Pardon the ongoing lapse in blogging around here. It’s not, as you may have imagined, because the proprietress was on some sort of Schnapps Bender (always great fun until one wakes up one morning on a deserted slope in the Alps, wearing nothing but underwear and a sprig of edelweiss, after an ill-advised “field trip” to the schnappsian fount). Rather, I have been up against one of the great labor inequities of our day, namely the prohibition against blogging in meetings. Since I’ve been in meetings all day every day — in Asheville, in Poughkeepsie, across the Atlantic seaboard; sometimes I just wander into strange businesses and go and sit in their conference rooms, looking around expectantly till someone brings in some coffee and lets me show them my PowerPoint — this has radically curtailed my blogging. In an attempt to find a middle ground between business and blogging, I have even volunteered to live-blog the daily proceedings (“10:31 Jack requests materials for project. 10:32 Client asks for clarification on requested materials. 10:33 James Frey breaks into conference room in crack-fueled rage and combats various cops and authority figures placed around the room, wielding a numchuck in one hand and a 1993 Oldsmobile Cutlass Cierra in the other. The Powerpoint screen is getting sprayed with snot and vomit and blood. Also, my binder. 10:34 James Frey takes seat and admits that this last bit may have been an exaggeration. He was really just wielding some figures from Accounting. He asks that this remain strictly off the record.”) but so far I haven’t been able to get sign-off.
What about the evenings? Well, those have been given to immersing myself in the tragedies of Shakespeare. Also, CSI: Miami. Alas, seriously. Which brings me to, how come no one ever told me there was such a thing as David Caruso?!?!? Mr. Tingle and I are helpless in the face of Caruso’s mad comic genius*; he slays us, we are all laughter and weeping before him. I’m sure there’s buckets about Caruso’s crazy intonation style out there on the World Wide Interweb already, but since I’m new to it, I’m still enthralled. it’slikeeverything he says has Deep Portent with Undertones of Sexy inserted evenwhen it’sjust …. Silly. Like, hey babe takethis to The Lab. Or, edelweiss everymorning you Greet Me.
Sadly, this is what happens when a person decides to turn into a Walking Doppler Effect (see also: Delilah, host of late-night adult-contemporary dedications radio show.
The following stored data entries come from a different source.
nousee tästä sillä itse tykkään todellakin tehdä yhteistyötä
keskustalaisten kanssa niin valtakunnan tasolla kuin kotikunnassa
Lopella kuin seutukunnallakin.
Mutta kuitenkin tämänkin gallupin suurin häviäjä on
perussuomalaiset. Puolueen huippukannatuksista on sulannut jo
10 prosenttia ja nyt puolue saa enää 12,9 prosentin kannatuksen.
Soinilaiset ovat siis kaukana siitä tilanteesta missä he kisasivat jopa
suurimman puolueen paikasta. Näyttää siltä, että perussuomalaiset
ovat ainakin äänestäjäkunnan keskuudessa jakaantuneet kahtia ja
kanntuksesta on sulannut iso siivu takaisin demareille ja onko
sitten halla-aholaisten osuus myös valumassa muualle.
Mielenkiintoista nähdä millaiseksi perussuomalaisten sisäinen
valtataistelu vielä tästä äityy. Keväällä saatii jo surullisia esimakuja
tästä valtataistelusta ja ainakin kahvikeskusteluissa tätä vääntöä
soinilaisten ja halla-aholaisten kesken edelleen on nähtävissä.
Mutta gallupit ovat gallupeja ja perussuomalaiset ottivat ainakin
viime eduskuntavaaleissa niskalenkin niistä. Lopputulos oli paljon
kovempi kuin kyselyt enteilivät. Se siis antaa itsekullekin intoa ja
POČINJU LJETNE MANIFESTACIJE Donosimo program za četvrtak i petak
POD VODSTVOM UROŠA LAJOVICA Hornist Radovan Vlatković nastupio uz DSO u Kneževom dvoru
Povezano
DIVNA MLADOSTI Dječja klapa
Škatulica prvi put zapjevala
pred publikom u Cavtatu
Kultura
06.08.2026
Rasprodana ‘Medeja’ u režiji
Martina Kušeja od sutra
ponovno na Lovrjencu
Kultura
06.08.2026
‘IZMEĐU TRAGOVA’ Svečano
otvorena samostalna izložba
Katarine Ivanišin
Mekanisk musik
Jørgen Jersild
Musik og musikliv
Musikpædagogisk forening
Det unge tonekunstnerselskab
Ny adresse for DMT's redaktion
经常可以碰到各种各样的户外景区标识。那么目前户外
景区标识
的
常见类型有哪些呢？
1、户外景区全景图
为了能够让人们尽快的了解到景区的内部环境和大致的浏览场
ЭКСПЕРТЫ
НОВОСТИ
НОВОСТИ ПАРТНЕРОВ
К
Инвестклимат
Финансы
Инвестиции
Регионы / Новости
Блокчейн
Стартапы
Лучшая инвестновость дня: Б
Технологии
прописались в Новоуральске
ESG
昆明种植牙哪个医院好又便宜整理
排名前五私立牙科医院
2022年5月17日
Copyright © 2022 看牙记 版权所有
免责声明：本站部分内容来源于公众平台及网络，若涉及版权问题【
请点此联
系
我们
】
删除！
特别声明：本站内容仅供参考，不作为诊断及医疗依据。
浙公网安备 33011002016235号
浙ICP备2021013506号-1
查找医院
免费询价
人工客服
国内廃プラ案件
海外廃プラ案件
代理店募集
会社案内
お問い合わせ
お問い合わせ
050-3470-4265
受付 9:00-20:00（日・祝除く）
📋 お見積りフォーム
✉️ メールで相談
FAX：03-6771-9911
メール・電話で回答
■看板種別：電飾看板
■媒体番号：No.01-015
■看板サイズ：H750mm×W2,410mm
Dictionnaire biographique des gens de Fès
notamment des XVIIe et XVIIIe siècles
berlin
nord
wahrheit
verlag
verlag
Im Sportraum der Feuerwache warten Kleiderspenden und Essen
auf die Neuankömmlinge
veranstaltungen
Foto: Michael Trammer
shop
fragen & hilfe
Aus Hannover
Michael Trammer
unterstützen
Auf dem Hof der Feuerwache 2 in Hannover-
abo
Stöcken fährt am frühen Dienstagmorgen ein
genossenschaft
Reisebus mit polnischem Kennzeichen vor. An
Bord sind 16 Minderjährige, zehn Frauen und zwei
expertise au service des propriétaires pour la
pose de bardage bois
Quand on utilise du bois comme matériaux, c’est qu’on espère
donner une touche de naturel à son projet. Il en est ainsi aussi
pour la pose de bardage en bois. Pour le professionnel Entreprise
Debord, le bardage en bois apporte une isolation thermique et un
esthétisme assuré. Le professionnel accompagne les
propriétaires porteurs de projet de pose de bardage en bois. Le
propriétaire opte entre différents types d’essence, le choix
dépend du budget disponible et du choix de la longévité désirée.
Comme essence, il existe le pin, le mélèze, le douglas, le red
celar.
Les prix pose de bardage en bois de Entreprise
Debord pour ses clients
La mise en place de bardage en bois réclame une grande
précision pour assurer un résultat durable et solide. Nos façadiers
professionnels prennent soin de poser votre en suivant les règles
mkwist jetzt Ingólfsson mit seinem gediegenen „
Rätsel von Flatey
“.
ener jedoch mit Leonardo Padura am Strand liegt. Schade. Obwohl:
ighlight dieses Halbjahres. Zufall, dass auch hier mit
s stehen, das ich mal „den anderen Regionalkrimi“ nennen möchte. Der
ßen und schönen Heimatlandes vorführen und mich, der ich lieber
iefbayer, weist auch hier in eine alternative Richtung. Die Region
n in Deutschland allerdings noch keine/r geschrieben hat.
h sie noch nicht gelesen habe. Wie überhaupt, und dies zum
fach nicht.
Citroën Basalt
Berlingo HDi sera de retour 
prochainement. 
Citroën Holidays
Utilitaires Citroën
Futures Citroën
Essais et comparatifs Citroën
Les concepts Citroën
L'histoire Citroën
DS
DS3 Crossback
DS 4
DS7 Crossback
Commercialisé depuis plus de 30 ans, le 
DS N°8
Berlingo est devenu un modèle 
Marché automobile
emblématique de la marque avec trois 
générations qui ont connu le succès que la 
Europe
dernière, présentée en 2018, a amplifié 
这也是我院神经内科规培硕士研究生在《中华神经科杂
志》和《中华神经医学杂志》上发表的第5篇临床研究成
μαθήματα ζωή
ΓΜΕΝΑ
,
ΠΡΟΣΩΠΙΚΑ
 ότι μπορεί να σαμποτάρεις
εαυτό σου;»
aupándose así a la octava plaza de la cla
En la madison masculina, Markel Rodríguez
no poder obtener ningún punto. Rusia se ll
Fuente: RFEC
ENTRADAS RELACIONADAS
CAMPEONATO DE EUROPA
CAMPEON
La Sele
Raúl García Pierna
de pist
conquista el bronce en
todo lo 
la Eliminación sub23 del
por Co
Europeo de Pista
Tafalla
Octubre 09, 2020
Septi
CALLER: “Delilah, my husband’s a police officer who lost his right leg after James Frey figuratively mowed him down during a routine traffic stop, and it’s been hard, because we have 9 kids and the insurance won’t pay because they say it never really happened and his mother just moved back in, but I want him to know I love him.” DELILAH: OoooooooooOOOOOOH, sweEEEETie. Andyoustill love him like it was yesterday, Don’t You?” (cues Kool & The Gang’s ‘Cherish.’)).
All of which is a fairly circuitous, non-payoffable way to bring up the headline attached to the New York Time’s already-much-talked-about story on JT Leroy: “The Unmasking of JT Leroy: In Public, He’s a She,” which begs to be read in the style of Mr. Caruso, “TheUnmaskingof J.T. Leroy … In public, HE’S …. A SHE,” (if you don’t know Caruso, just insert some Shatner) and which notably only covers half the revelations in the article (evidently, “The Unmasking of JT LeRoy: In Public, He’s a She, and In Private, He’s Also a She But A Different She Than The First She” ran too long) .
I haven’t read anything by James Frey or JT Leroy so I can’t add much to the conversation about Fake Writer Day, except to note that the five stages of grief for the friends of JT Leroy (He Who Is Two Shes) seems to be: Denial, anger, bargaining, depression and “Dude, I held back your hair while you vomited and you won’t even freaking blurb my book?!? And could we get some chocolates over here already? You know Winona’s just going to purge hers anyway.” We’re all for alternate identities and made-up personas here at Tingle Alley — I remain slightly disappointed to this day that T-Muffle is an actual guy and not, as I once supposed, the online persona of two lesbians in Brooklyn**— but it seems strange that the creative mind behind Leroy went to all this trouble to come up with what is, in essence, a composite of the world’s most tiresome, needy and draining user friend. Really, Mendacious Wank is the best you could come up with?
* Mr. Tingle, who is a kind man, insists that David Caruso is in on the joke and works this intonation to play with gender expectations and conventions of alpha-maleness in the cast of Steve McQueen. Or as Mr. Tingle himself put it last night, “He’s doing it on purpose, right? He knows it’s funny, right?”
** It makes the anti-Brooklyn vitriol even funnier.